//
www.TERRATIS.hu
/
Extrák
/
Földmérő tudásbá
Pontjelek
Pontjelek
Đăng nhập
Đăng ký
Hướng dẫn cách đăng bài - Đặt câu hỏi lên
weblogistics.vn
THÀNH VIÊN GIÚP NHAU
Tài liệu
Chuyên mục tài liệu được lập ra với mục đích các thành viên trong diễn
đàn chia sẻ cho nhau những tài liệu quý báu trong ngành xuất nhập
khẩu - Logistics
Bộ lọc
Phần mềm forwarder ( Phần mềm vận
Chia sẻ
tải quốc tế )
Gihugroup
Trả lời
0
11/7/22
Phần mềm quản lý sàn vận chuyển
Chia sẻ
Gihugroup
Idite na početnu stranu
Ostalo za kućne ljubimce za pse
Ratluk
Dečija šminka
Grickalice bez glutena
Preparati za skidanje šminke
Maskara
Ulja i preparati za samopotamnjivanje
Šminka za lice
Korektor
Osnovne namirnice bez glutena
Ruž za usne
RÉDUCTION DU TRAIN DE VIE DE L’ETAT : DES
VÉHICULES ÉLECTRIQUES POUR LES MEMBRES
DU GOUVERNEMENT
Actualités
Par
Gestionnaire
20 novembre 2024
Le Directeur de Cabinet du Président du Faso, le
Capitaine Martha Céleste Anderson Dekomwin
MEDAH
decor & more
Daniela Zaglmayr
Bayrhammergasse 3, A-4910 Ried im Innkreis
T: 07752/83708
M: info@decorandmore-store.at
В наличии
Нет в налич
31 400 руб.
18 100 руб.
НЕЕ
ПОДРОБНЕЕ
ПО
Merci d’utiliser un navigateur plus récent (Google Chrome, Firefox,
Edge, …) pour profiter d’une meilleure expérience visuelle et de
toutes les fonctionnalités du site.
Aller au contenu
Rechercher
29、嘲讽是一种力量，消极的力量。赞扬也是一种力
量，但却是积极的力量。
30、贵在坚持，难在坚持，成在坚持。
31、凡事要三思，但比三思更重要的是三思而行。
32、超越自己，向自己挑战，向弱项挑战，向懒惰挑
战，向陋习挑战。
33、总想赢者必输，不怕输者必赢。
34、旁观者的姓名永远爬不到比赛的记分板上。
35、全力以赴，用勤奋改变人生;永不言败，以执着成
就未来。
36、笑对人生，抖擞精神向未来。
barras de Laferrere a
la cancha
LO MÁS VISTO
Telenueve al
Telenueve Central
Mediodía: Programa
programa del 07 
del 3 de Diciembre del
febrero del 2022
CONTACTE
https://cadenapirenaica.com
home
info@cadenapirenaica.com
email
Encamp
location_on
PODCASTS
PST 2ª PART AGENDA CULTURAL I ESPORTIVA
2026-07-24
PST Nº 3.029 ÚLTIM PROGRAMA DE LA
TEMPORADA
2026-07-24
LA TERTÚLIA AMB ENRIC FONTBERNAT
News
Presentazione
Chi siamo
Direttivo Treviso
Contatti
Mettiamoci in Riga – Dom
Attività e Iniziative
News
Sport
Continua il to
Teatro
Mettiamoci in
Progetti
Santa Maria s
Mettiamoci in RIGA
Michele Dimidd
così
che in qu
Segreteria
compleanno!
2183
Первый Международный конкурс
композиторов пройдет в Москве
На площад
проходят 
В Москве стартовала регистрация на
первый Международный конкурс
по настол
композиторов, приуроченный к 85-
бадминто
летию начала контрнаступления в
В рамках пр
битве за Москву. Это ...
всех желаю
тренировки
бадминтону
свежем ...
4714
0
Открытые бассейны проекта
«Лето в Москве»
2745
..........
▶ **What you will do**
Copy the stretch of data from its start through the line containing "Michele Dimidd", swapping "Korektor" for "Puder" and leaving everything else unchanged. Give only that stretch.

▶ **Task response**
//
www.TERRATIS.hu
/
Extrák
/
Földmérő tudásbá
Pontjelek
Pontjelek
Đăng nhập
Đăng ký
Hướng dẫn cách đăng bài - Đặt câu hỏi lên
weblogistics.vn
THÀNH VIÊN GIÚP NHAU
Tài liệu
Chuyên mục tài liệu được lập ra với mục đích các thành viên trong diễn
đàn chia sẻ cho nhau những tài liệu quý báu trong ngành xuất nhập
khẩu - Logistics
Bộ lọc
Phần mềm forwarder ( Phần mềm vận
Chia sẻ
tải quốc tế )
Gihugroup
Trả lời
0
11/7/22
Phần mềm quản lý sàn vận chuyển
Chia sẻ
Gihugroup
Idite na početnu stranu
Ostalo za kućne ljubimce za pse
Ratluk
Dečija šminka
Grickalice bez glutena
Preparati za skidanje šminke
Maskara
Ulja i preparati za samopotamnjivanje
Šminka za lice
Puder
Osnovne namirnice bez glutena
Ruž za usne
RÉDUCTION DU TRAIN DE VIE DE L’ETAT : DES
VÉHICULES ÉLECTRIQUES POUR LES MEMBRES
DU GOUVERNEMENT
Actualités
Par
Gestionnaire
20 novembre 2024
Le Directeur de Cabinet du Président du Faso, le
Capitaine Martha Céleste Anderson Dekomwin
MEDAH
decor & more
Daniela Zaglmayr
Bayrhammergasse 3, A-4910 Ried im Innkreis
T: 07752/83708
M: info@decorandmore-store.at
В наличии
Нет в налич
31 400 руб.
18 100 руб.
НЕЕ
ПОДРОБНЕЕ
ПО
Merci d’utiliser un navigateur plus récent (Google Chrome, Firefox,
Edge, …) pour profiter d’une meilleure expérience visuelle et de
toutes les fonctionnalités du site.
Aller au contenu
Rechercher
29、嘲讽是一种力量，消极的力量。赞扬也是一种力
量，但却是积极的力量。
30、贵在坚持，难在坚持，成在坚持。
31、凡事要三思，但比三思更重要的是三思而行。
32、超越自己，向自己挑战，向弱项挑战，向懒惰挑
战，向陋习挑战。
33、总想赢者必输，不怕输者必赢。
34、旁观者的姓名永远爬不到比赛的记分板上。
35、全力以赴，用勤奋改变人生;永不言败，以执着成
就未来。
36、笑对人生，抖擞精神向未来。
barras de Laferrere a
la cancha
LO MÁS VISTO
Telenueve al
Telenueve Central
Mediodía: Programa
programa del 07 
del 3 de Diciembre del
febrero del 2022
CONTACTE
https://cadenapirenaica.com
home
info@cadenapirenaica.com
email
Encamp
location_on
PODCASTS
PST 2ª PART AGENDA CULTURAL I ESPORTIVA
2026-07-24
PST Nº 3.029 ÚLTIM PROGRAMA DE LA
TEMPORADA
2026-07-24
LA TERTÚLIA AMB ENRIC FONTBERNAT
News
Presentazione
Chi siamo
Direttivo Treviso
Contatti
Mettiamoci in Riga – Dom
Attività e Iniziative
News
Sport
Continua il to
Teatro
Mettiamoci in
Progetti
Santa Maria s
Mettiamoci in RIGA
Michele Dimidd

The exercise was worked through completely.